Aufbau und Inbetriebnahme des Prüfstands

Wirkschaltbild des Dspace-Prüfstands

Bild 02: Wirkschaltbild des Dspace-Prüfstands mit Movic-Umrichter von SEW. (Quelle: HS-Heilbronn, Grafik: etz)

Die Topologie des Ansteuerungskonzeptes entspricht der sogenannten Software in the Loop (SIL). Dabei können Regler auf einem Zielsystem ausgeführt werden, das mit einem realen Prozess verbunden ist. Die Strom- bzw. Drehmomentregelung der SEW-Motoren soll dabei weiterhin dezentral durch die Umrichter erfolgen. Das Drehmoment wird jedoch durch das Echtzeitsystem vorgegeben. Diese Topologie ist eine Variante des sogenannten Rapid Control Prototyping (RCP), welches in der Entwicklung und Auslegung von Reglern eine große Rolle spielt [1]. Das RCP ist eine Erweiterung der „Entwicklungsmethodik für mechatronische Systeme“ [5], mit dem V-Modell nach DIN 2206. Dieses umfasst die folgenden Punkte:

  • Systementwurf,
  • Modellbildung,
  • Simulation,
  • Reglerauslegung,
  • Implementierung und
  • modularer Test aller Teilsysteme und des Gesamtsystems.

Durch die durchgängige Verwendung von Ethercat lösten die Entwickler die Schnittstellenproblematik. Der realisierte Prüfstand besteht im Wesentlichen aus der Simulation (Host-PC), dem Echtzeitsystem (Scalexio) sowie der Realität (Umrichter und Motoren) (Bild 2). Der Host-PC ist ein Standard-PC (x86) mit einem konventionellen Windows-Betriebssystem, Matlab von Mathworks [6] sowie Simulink zur Simulation und Reglerauslegung. Die automatische Erzeugung von ausführbaren Code erfolgt mit der Matlab-Toolbox Simulink-Coder. Dieses Programm kann anschließend automatisiert auf eine Zielhardware übertragen werden. Parameter des laufenden Modells sind vom Host-PC über die TCP/IP Schnittstelle veränderbar. Auf dem Echtzeitsystem Scalexio von Dspace wird das zuvor erzeugte Programm ausgeführt. Über eine Ethercat-Karte von Hilscher [7] lassen sich die beiden Umrichter von SEW-Eurodrive als Ethercat- Slaves mittels Prozessdaten ansteuern. Als Motoren kommen ein CMP50 Servomotor mit einem Hyperface-DSL-Geber sowie ein DRN56 Getriebemotor mit Resolver zum Einsatz.
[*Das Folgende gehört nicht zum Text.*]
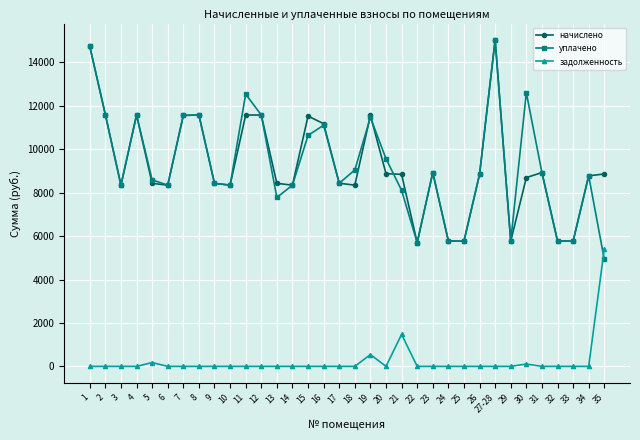

How many intersections are there between уплачено and задолженность?

1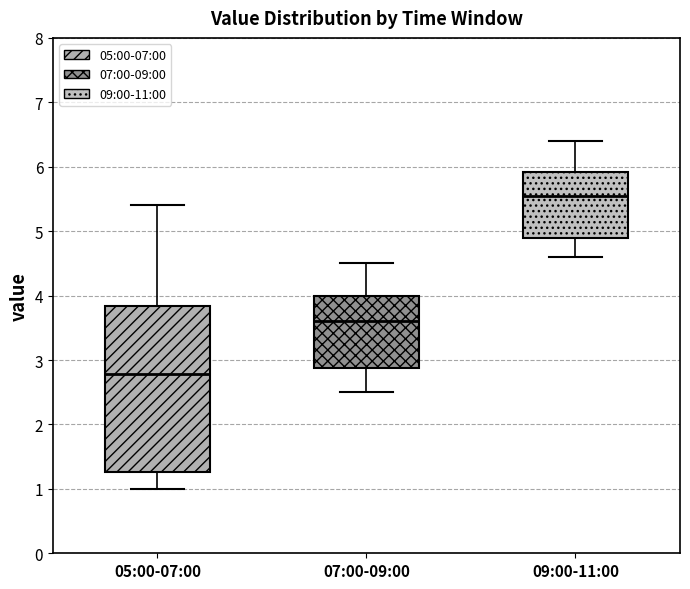

Reading left to right, read every box against the y-axis: the position of its median line, the range the box covers, and the ends of its whiskers. The values are not printed on the chart, so give them approximately, as read against the axis.

05:00-07:00: median 2.8, box 1.3 to 3.8, whiskers 1.0 to 5.4
07:00-09:00: median 3.6, box 2.9 to 4.0, whiskers 2.5 to 4.5
09:00-11:00: median 5.6, box 4.9 to 5.9, whiskers 4.6 to 6.4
Die Hilscher-Software Sycon.net erstellt aus den gerätespezifischen XML-Dateien systemspezifische XML-Dateien. Dabei wird die Topologie und die dadurch vorhandenen Slaves konfiguriert. In diesem Rahmen weist der Master den einzelnen Slaves individuelle ID-Nummern zu. Die Datei wird anschließend in die Software-Configurationdesk von Dspace eingebunden. Die weitere Einrichtung der Tool- Chain, bestehend aus Host-PC, Scalexio und den industriellen Umrichtern, erfolgt mithilfe der Simulationssoftware Matlab/Simulink.
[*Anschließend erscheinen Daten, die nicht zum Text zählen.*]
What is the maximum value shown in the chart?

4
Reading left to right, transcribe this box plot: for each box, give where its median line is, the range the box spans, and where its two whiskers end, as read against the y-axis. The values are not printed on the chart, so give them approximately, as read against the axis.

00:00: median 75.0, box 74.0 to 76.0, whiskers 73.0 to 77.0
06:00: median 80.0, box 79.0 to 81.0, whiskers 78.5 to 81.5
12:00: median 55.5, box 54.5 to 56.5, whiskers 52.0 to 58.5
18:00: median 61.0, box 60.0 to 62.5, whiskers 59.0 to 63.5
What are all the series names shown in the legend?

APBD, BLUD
Dieser Vorgang ist der wesentliche Unterschied im Vergleich zu der Nutzung von Ethercat mit industriellen Steuerungen, da hier die ganze Buskonfiguration offline erfolgen muss. Erst bei der Übertragung des Programms auf das Echtzeitsystem steht der Ethercat-Master zur Verfügung. Mithilfe der Simulationssoftware ist es dann möglich, Regler und Steuerfunktionen zusammen mit dem Prozess zu implementieren und zu simulieren. Nach erfolgreicher Simulation werden die Steuerungsalgorithmen durch Codegenerierung auf das Echtzeitsystem übertragen.
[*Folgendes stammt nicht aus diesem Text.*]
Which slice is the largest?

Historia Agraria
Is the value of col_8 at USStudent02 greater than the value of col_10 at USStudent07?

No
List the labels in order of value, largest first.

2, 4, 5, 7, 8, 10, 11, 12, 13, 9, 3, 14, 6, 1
Durch die Ethercat-Schnittstelle werden die Prozessdaten für die Ansteuerung an den Umrichter zyklisch gesendet und auch von den Antrieben empfangen. Dieser Systemzugang erlaubt es die Antriebe als Drehmomentquellen zu betrachten und den Systemregelkreis über ein Modell in Matlab/Simulink zurückzukoppeln. Bei mehreren Achsen ist es besonders wichtig, dass die Daten synchron übertragen und empfangen werden [8, 9]. Dafür sorgt bei der Konfiguration in Sycon.net die Option „DC-Synchronized“.

Während des Betriebs lassen sich die Parameter durch die Dspace-eigene Software Controldesk verändern. Dies ist besonders nützlich, wenn beispielsweise Reglerparameter im laufenden Prozess anzupassen sind.